First off: Brent, thanks for another look at the tricky ground many of our progressively commingled “green” concepts are navigating these days. One of my pet discussions wherever I wander in the name of food these days is, “What’s the new organic?” For a while, I figured it was “natural,” and now I’m pretty sure it’s “sustainable” (lots of quotes in this “ethical food” land...). And although I know organic has a solid grounding via federal regulation, open the field up to the consumer’s point of view, and even that rug gets pulled from under you. Johnny-come-lately, local food, fits nicely and shows some serious legs.

So, for the sake of all that’s good and holy, which one should we go with???

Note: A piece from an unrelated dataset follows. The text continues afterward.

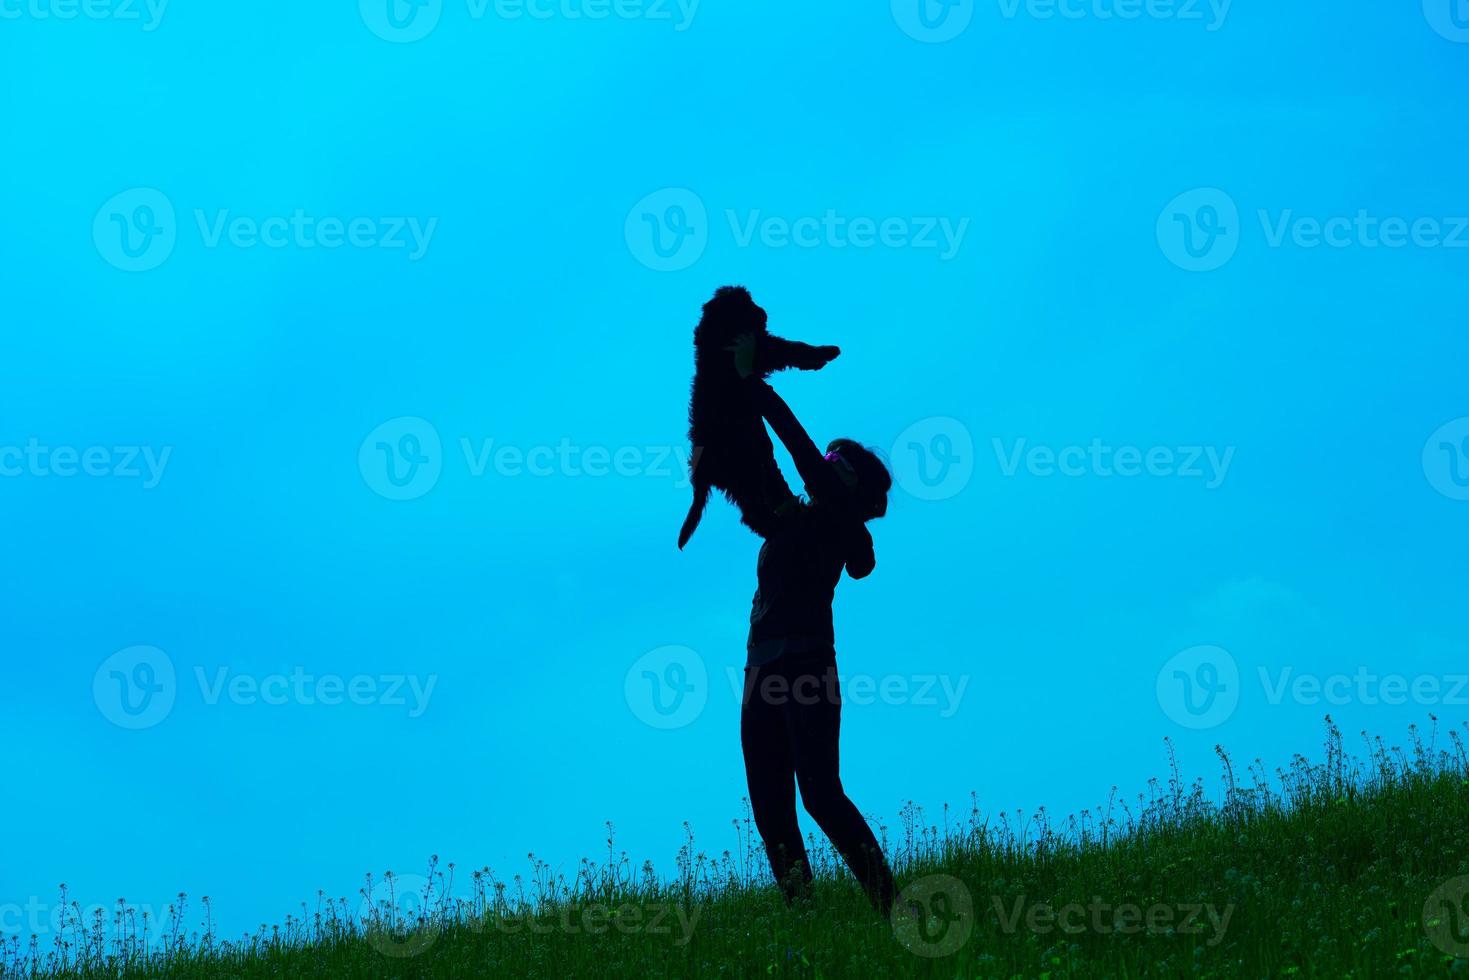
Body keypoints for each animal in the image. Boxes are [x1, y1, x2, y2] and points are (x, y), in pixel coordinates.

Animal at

All of the above, of course.

Now, I’m not seriously suggesting people go all fundamentalist (or worse, greenwashy), but rather that the answer to this increasingly important aspect of food will pull a little from column A, and a little from column B. To put Lynn’s Hot Pot metaphor to use (as I think she meant it, a la a community simmering pot for each newcomer to add an ingredient), it really is something that many folks from various walks of life will bring to the table, mixed and matched, and often overlapping—at least until dominant, logically sound, verifiable guidelines come into place. I mean, look what it’s done for organics. Even though most regular folks have no clue what organic really means (it’s more of an ideal, a feeling for many people ... a philosophy), would Whole Foods have thrived, let alone absorbed Wild Oats, without federal legitimization of organic? Would we have entire sections at retail dedicated to organic products? Successful private-label organic “brands”? More than a couple of organic restaurants and bakeries? Of course not. Would we be better off without such standardized oversight? I doubt it.

Despite the painstaking ordeal of it all, we need to face each of these variably green concepts, as they're tossed into the hot pot, head-on.

But back to those tasty little crabs.

Yes, I support local agriculture by frequenting the farmers’ markets in summer and dig it when restaurants cull from local resources. I’d also love to see the regionally niche cottage food industry revival that very well may manifest in the coming months and years.

But do I have a problem with food miles for some items—particularly wild-harvested, seasonal items? (Like those recent crunchy-herbed and barbecued soft-shell crabs ... with the latter juxtaposed all the more poignantly while taking in a rousing T-Model Ford set at Blues Fest last Saturday.) Do I have a problem with shipping those tasty, crunchy, little crabs a couple times a year?

Not at all. Even foods shipped from around the world will inevitably continue to fit into our grand scheme of edible things (and every rule deserves an exception). The state of sustainable energy will (hopefully) keep pace with food. Only the proverbial ostrich head buried in sand would think otherwise these days.

As always, balance is the key to most endeavors. Some foods will make perfect sense (economically and intrinsically) to ship, and others might make more sense as local items, or luxuries and special treats.

Every door is a window of opportunity. It just depends on your perspective.